«Egli abiterà con loro ed essi
saranno suoi popoli ed egli sarà il “Dio con loro”» (Ap 21, 3)
È sempre stato il desiderio di Dio:
abitare con noi, suo popolo. Già le prime pagine della Bibbia ce lo mostrano
nell’atto di scendere dal cielo, passeggiare in giardino e conversare con
Adamo ed Eva. Non ci ha creati per questo? Che cosa desidera l’amante se
non stare con la persona amata?
Il libro dell’Apocalisse, che
scruta il progetto di Dio sulla storia, ci dà la certezza che il desiderio
di Dio si attuerà in pienezza. Egli ha già iniziato ad abitare in
mezzo a noi da quando è venuto Gesù, l’Emmanuele, il “Dio con noi”. Ed ora
che Gesù è risorto la sua presenza non è più limitata a un luogo o a un
tempo, si è dilatata sul mondo intero. Con Gesù è iniziata la costruzione
una nuova comunità umana originalissima, un popolo composto da
molti popoli. Dio non vuole abitare soltanto nella mia anima, nella mia
famiglia, nel mio popolo, ma tra tutti i popoli chiamati a formare un
popolo solo. D’altra parte l’attuale mobilità umana sta cambiando il
concetto stesso di popolo. In molte nazioni il popolo è composto ormai da
molti popoli.
Siamo così diversi per colore della
pelle, cultura, religione. Ci guardiamo spesso con diffidenza, sospetto,
paura. Ci facciamo guerra gli uni gli altri. Eppure Dio è Padre di tutti,
ci ama tutti ed ognuno. Non vuole abitare con un popolo – “il
nostro, naturalmente”, ci verrebbe da pensare – e lasciare da soli gli
altri popoli. Per lui siamo tutti figli e figlie suoi, un’unica famiglia.
Esercitiamoci dunque, guidati dalla
parola di vita di questo mese, ad apprezzare la diversità, a rispettare
l’altro, a guardarlo come una persona che mi appartiene: io sono l’altro,
l’altro è me; l’altro vive in me, io vivo nell’altro. Cominciando dalle persone
con le quali vivo ogni giorno. In questo modo possiamo fare spazio alla
presenza di Dio tra noi. Sarà lui a comporre l’unità, a salvaguardare
l’identità di ogni popolo, a creare una nuova socialità.
Lo aveva intuito Chiara Lubich
già nel 1959, in una pagina di estrema attualità e di incredibile
profezia: «Se un giorno gli uomini, ma non come singoli bensì come popoli
[…] sapranno posporre loro stessi, l’idea che essi hanno della loro patria, […]
e questo lo faranno per quell’amore reciproco fra gli Stati, che Dio
domanda, come domanda l’amore reciproco tra i fratelli, quel giorno sarà
l’inizio di una nuova era, perché quel giorno […] sarà vivo e presente
Gesù fra i popoli […].
Sono questi i tempi […] in cui ogni
popolo deve oltrepassare il proprio confine e
guardare al di là; è arrivato il
momento in cui la patria altrui va amata come la propria, in cui il nostro
occhio ha da acquistare una nuova purezza.

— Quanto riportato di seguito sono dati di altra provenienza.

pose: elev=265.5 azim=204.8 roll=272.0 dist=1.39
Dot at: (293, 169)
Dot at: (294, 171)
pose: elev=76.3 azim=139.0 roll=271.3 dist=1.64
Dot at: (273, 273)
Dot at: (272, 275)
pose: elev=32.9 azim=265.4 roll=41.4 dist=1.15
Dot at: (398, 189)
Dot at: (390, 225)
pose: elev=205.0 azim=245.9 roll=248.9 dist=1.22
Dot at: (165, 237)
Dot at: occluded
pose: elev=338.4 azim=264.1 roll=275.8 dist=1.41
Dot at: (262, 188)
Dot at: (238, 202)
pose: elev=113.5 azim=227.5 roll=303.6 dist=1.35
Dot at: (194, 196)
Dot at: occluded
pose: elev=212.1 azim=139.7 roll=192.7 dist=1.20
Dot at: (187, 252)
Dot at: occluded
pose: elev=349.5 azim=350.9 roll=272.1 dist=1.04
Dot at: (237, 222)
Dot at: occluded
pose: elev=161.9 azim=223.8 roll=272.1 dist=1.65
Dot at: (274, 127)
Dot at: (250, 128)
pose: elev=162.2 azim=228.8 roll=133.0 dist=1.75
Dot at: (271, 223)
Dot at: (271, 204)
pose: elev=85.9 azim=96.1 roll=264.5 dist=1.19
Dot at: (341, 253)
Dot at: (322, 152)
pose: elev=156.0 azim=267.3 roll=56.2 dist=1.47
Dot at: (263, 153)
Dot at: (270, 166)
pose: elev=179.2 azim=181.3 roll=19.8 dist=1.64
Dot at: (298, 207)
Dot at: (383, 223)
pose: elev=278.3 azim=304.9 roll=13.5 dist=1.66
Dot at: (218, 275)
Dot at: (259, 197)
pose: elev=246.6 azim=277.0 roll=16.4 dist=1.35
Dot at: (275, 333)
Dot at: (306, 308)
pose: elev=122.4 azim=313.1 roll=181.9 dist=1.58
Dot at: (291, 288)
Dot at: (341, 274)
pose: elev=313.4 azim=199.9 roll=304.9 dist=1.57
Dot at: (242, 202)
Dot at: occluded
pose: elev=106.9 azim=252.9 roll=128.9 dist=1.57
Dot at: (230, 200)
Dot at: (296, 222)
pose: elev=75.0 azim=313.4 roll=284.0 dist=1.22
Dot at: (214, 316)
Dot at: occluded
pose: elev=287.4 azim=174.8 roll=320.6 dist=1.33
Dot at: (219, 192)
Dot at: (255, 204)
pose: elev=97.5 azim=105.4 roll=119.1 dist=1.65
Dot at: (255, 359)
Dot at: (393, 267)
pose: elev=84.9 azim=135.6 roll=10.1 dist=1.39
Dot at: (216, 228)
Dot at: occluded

Non basta il distacco da
noi stessi per essere cristiani. Oggi i tempi domandano al seguace di
Cristo qualcosa di più: una coscienza sociale del cristianesimo […].
[…] noi speriamo che il Signore
abbia pietà di questo mondo diviso e sbandato,
di questi popoli rinchiusi nel
proprio guscio, a contemplare la propria bellezza – per loro unica –
limitata ed insoddisfacente, a tenersi coi denti stretti i propri tesori –
anche quei beni che potrebbero servire ad altri popoli presso i quali si
muore di fame –, e faccia crollare le barriere e correre con flusso
ininterrotto la carità tra terra e terra, torrente di beni spirituali e
materiali.
Speriamo che il Signore componga un
ordine nuovo nel mondo, Egli, il solo
capace di fare dell’umanità una
famiglia e di coltivare quelle distinzioni fra i popoli, perché nello
splendore di ciascuno, messo a servizio dell’altro, riluca l’unica luce di
vita che, abbellendo la patria terrena, fa di essa un’anticamera della
Patria eterna.»[1]
Fabio Ciardi
[1] Maria, vincolo di unità tra i popoli, in La
dottrina spirituale, Città Nuova, Roma 2006, pp. 327-329.